Create environment and install dependencies.
conda create -n MM python=3.8
pip install -r requirements.txt
config/config.yaml
contains the configuration for the three types of reward models that we will evaluate. You can copy the default configuration to a new file and modify the model_path and api_key to use in your own envionrment.

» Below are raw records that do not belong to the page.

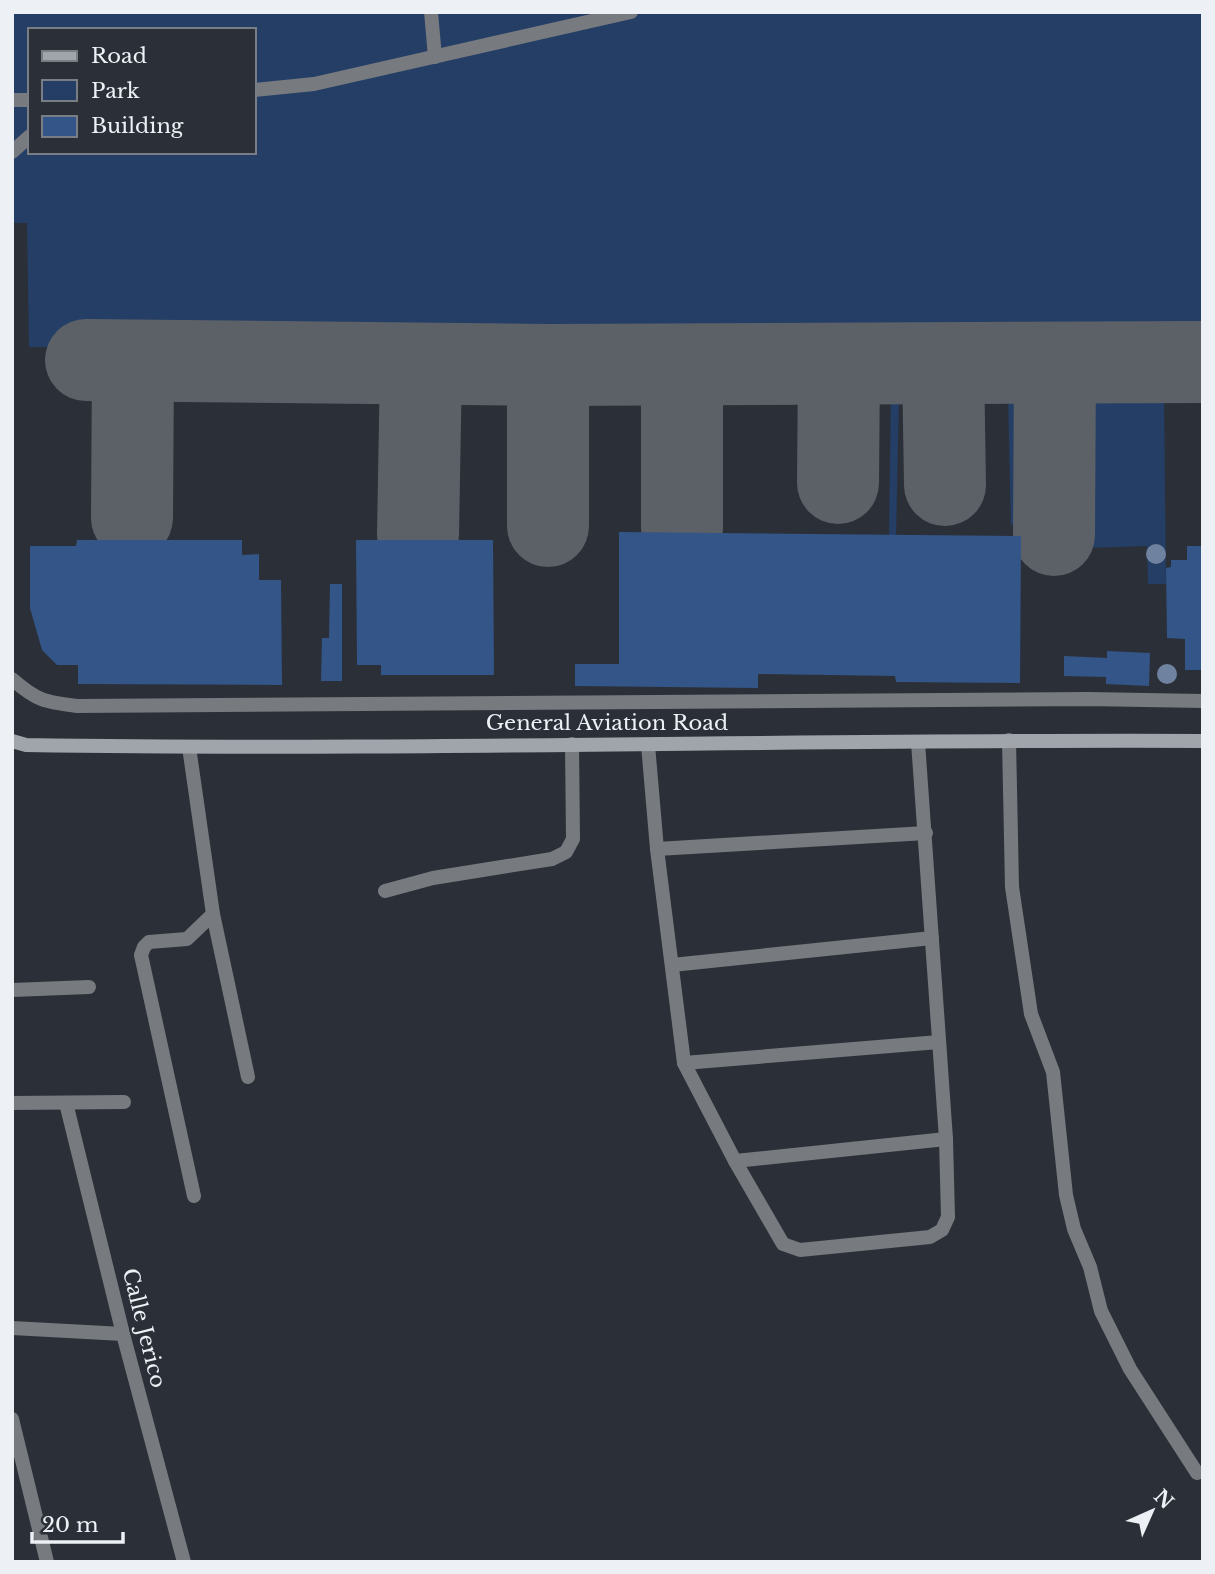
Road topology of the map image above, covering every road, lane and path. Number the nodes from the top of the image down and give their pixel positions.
1 (431, 12) edge
2 (631, 12) edge
3 (435, 57) junction
4 (256, 90) edge
5 (28, 138) edge
6 (12, 152) edge
7 (12, 679) edge
8 (1203, 701) edge
9 (1009, 740) junction
10 (12, 741) edge
11 (918, 741) junction
12 (1203, 741) edge
13 (572, 744) junction
14 (648, 745) junction
15 (189, 747) junction
16 (926, 832) junction
17 (657, 849) junction
18 (385, 891) dead end
19 (213, 914) junction
20 (932, 938) junction
21 (672, 965) junction
22 (89, 987) dead end
23 (12, 990) edge
24 (939, 1042) junction
25 (684, 1063) junction
26 (248, 1077) dead end
27 (124, 1102) dead end
28 (12, 1103) edge
29 (66, 1103) junction
30 (946, 1139) junction
31 (735, 1161) junction
32 (194, 1196) dead end
33 (12, 1328) edge
34 (123, 1334) junction
35 (12, 1419) edge
36 (17, 1459) edge
37 (1197, 1474) dead end
38 (47, 1562) edge
39 (184, 1562) edge

1 - 3 street
2 - 3 street
3 - 4 street
5 - 6 street
7 - 8 street
9 - 11 main road, General Aviation Road
9 - 12 main road, General Aviation Road
9 - 37 street
10 - 15 main road, General Aviation Road
11 - 14 main road, General Aviation Road
11 - 16 street
13 - 14 main road, General Aviation Road
13 - 15 main road, General Aviation Road
13 - 18 street
14 - 17 street
15 - 19 street
16 - 17 street
16 - 20 street
17 - 21 street
19 - 26 street
19 - 32 street
20 - 21 street
20 - 24 street
21 - 25 street
22 - 23 street
24 - 25 street
24 - 30 street
25 - 31 street
27 - 29 street
28 - 29 street
29 - 34 street, Calle Jerico
30 - 31 street
30 - 31 street
33 - 34 street
34 - 39 street, Calle Jerico
35 - 36 street
36 - 38 street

To get the reward/score from a reward model, simply run
python get_rm_score.py --model [MODEL_NAME] --config_path [CONFIG_PATH] --dataset [DATASET] --local_buffer [LOCAL_BUFFER] --save_dir [SAVE_DIR] --threshold [THRESHOLD]
where MODEL_NAME
is the name of the reward model to evaluate; CONFIG_PATH
is the path to the configuration file; DATASET
is the dataset to evaluate on (default is yuvalkirstain/pickapic_v1
); LOCAL_BUFFER
specifies a local buffer to cache the images from an online source; SAVE_DIR
is the directory to save the results; and THRESHOLD
is the preference threshold for the score-based RMs(i.e. image_0
is prefered only if score(image_0) - score(image_1) > THRESHOLD
).
For development, you need to install GroundingDINO for image detection and editing. Here is a quick tutorial.
Download pre-trained Swin-T model weights for GroundingDINO.
python -m spacy download en_core_web_sm
cd utils/GroundingDINO
mkdir weights
cd weights
wget -q https://github.com/IDEA-Research/GroundingDINO/releases/download/v0.1.0-alpha/groundingdino_swint_ogc.pth
utils/image_editor_utils.py
contains the ImageEditor
class for the image editing pipeline. To initialize ImageEditor
, you can specify inpainting_model_id
for the inpainting model to use. The default inpainting model is stabilityai/stable-diffusion-2-inpainting
. You can also set debugger=True
to save the intermediate source, annotated, and masked images to utils/image_editor_cache
.
Then you can use the edit_image
API in ImageEditor
class for editing. You should provide local_image_path
, target_entity
(entity in the image you want to modify), new_entity
(the entity you want to replace it with). You can also provide the box_threshold
, text_threshold
for grounding the target entity or inherit the default values from the ImageEditor
initialization. You can also specify save_dir
for the target folder to save the edited image. You can also set save_dir
to None
and use the API returned edited image to do further processing or save it by yourself. For example,
from utils.image_editor_utils import ImageEditor
image_editor = ImageEditor(debugger=False)
local_image_path = "path/to/cat.jpg"
# determine the target entity to inpaint
target_entity = "cat"
new_entity = "dog"
image_inpainting = image_editor.edit_image(local_image_path, target_entity, new_entity, save_dir="path/to/save_dir")
A detailed demo is provided in image_editor_example.py
.
utils/image_detector_utils.py
contains the ImageDetector
class for the text-to-image evaluation. To initialize ImageDetector
, you can specify args_dict
, box_threshold
, text_threshold
which are in-built parameters of GroundingDINO. You can also set debugger=True
to save cropped images to cache_dir
in utils/GroundingDINO/cache
.
Specifially, ImageDetector
has two API functions for single and batch image detection. The single_detect
API takes in a single image (str or tensor) and a list of entities and the batch_detect
API takes in a dict of dict and each dict should contain the following items (box_threshold is optional):
{
image_0: {"img_path": str, "named_entity": List[str], "box_threshold": float},
image_1: {"img_path": str, "named_entity": List[str], "box_threshold": float},
...
}
And the APIs will return the same dictionary with the detection result. Specifically, the result will contain bounding box of the detected entities, the cropped image of the detected entities, and the confidence score of the detection. For example
{
image_0: {
"img_path": str,
"named_entity": List[str],
"box_threshold": float,
"detection_result":
{
Entity_0: {
"total_count": int,
"crop_path": List[str],
"bbox": List[[x1, y1, x2, y2]],
"confidence": List[float]
},
Entity_1: {
"total_count": int,
"crop_path": List[str],
"bbox": List[[x1, y1, x2, y2]],
"confidence": List[float]
},
...
},
}
image_1: {
...
},
...
}
See image_detect_demo.json
for an example.
If error NameError: name '_C' is not defined
is reported, refer to this issue for a quick fix.